The module numpy is an excellent tool for memory-efficient storage of python objects, among them strings. For ANSI strings in numpy arrays only 1 byte per character is used.
However, there is one inconvenience. The type of stored objects is no more string
but bytes
, which means that have to be decoded for further use in most cases, which in turn means quite bulky code:
>>> import numpy
>>> my_array = numpy.array(['apple', 'pear'], dtype = 'S5')
>>> print("Mary has an {} and a {}".format(my_array[0], my_array[1]))
Mary has an b'apple' and a b'pear'
>>> print("Mary has an {} and a {}".format(my_array[0].decode('utf-8'),
... my_array[1].decode('utf-8')))
Mary has an apple and a pear
This inconvenience can be eliminated by using another data type, e.g:
>>> my_array = numpy.array(['apple', 'pear'], dtype = 'U5')
>>> print("Mary has an {} and a {}".format(my_array[0], my_array[1]))

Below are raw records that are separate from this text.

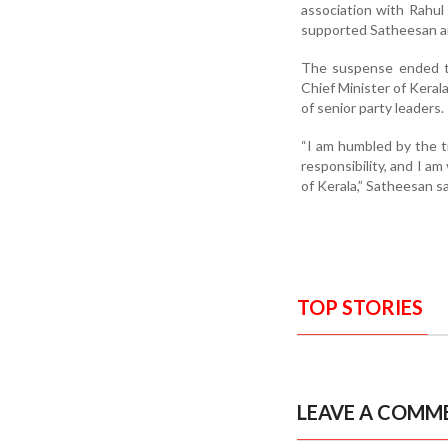
association with Rahul
supported Satheesan a
The suspense ended th
Chief Minister of Keral
of senior party leaders.
“I am humbled by the t
responsibility, and I a
of Kerala,” Satheesan s
TOP STORIES
LEAVE A COMM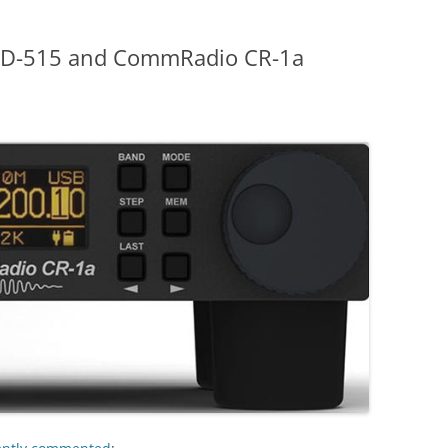
NRD-515 and CommRadio CR-1a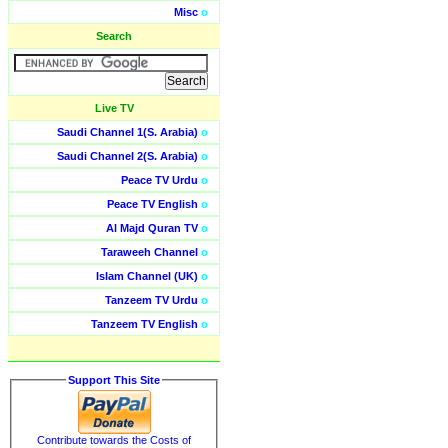
Misc
o
Search
Live TV
Saudi Channel 1(S. Arabia)
o
Saudi Channel 2(S. Arabia)
o
Peace TV Urdu
o
Peace TV English
o
Al Majd Quran TV
o
Taraweeh Channel
o
Islam Channel (UK)
o
Tanzeem TV Urdu
o
Tanzeem TV English
o
Support This Site
Contribute towards the Costs of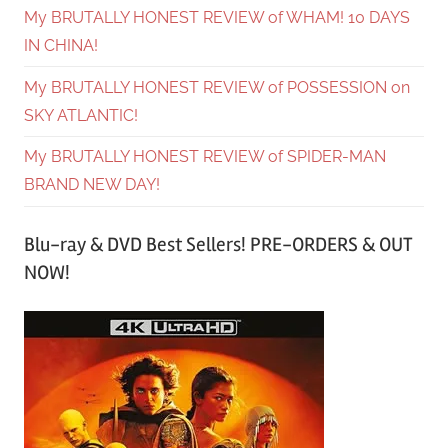
My BRUTALLY HONEST REVIEW of WHAM! 10 DAYS
IN CHINA!
My BRUTALLY HONEST REVIEW of POSSESSION on
SKY ATLANTIC!
My BRUTALLY HONEST REVIEW of SPIDER-MAN
BRAND NEW DAY!
Blu-ray & DVD Best Sellers! PRE-ORDERS & OUT
NOW!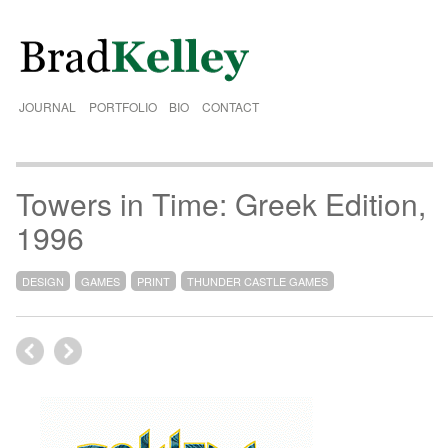
JOURNAL
PORTFOLIO
BIO
CONTACT
Towers in Time: Greek Edition,
1996
DESIGN
GAMES
PRINT
THUNDER CASTLE GAMES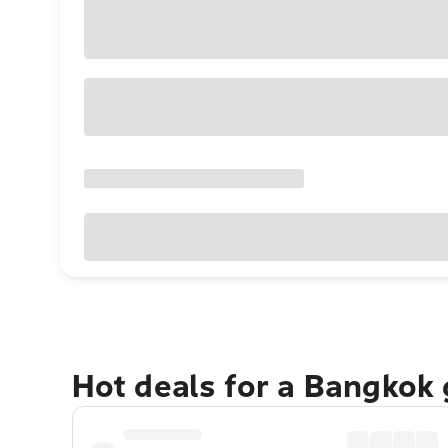
Hot deals for a Bangkok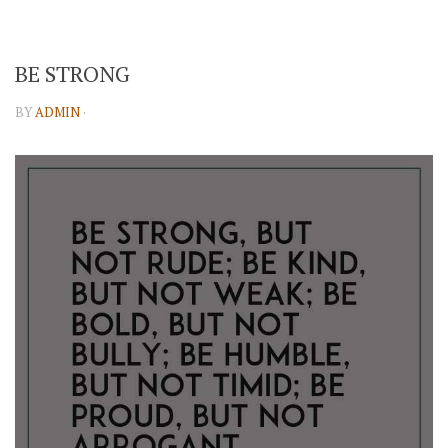
BE STRONG
BY
ADMIN
·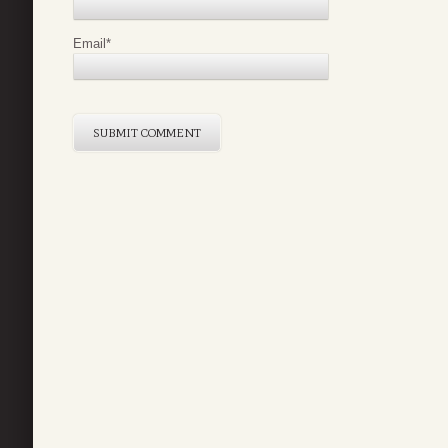
Email
*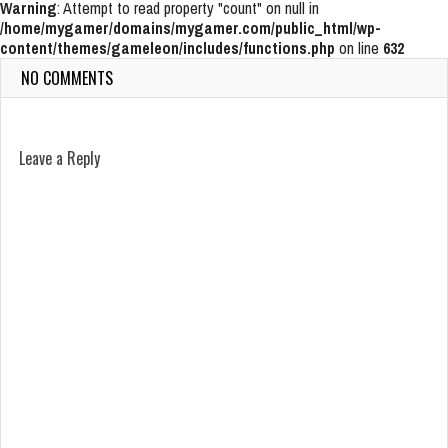
Warning
: Attempt to read property "count" on null in
/home/mygamer/domains/mygamer.com/public_html/wp-
content/themes/gameleon/includes/functions.php
on line
632
NO COMMENTS
Leave a Reply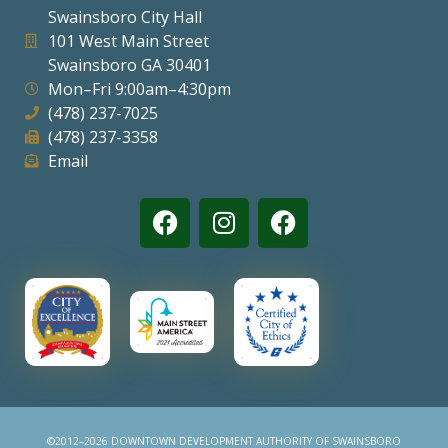
Swainsboro City Hall
Visitors
101 West Main Street
Swainsboro GA 30401
Mon–Fri 9:00am–4:30pm
Business
(478) 237-7025
(478) 237-3358
Contact
Email
©2012–2026 DOWNTOWN DEVELOPMENT AUTHORITY OF SWAINSBORO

Mary has an apple and a pear
However, this is achieved only by cost of 4-fold increase in memory usage:
>>> numpy.info(my_array)
class: ndarray
shape: (2,)
strides: (20,)
itemsize: 20
aligned: True
contiguous: True
fortran: True
data pointer: 0x1a5b020
byteorder: little
byteswap: False
type: <U5
Is there a solution that combines advantages of both efficient memory allocation and convenient usage for ANSI strings?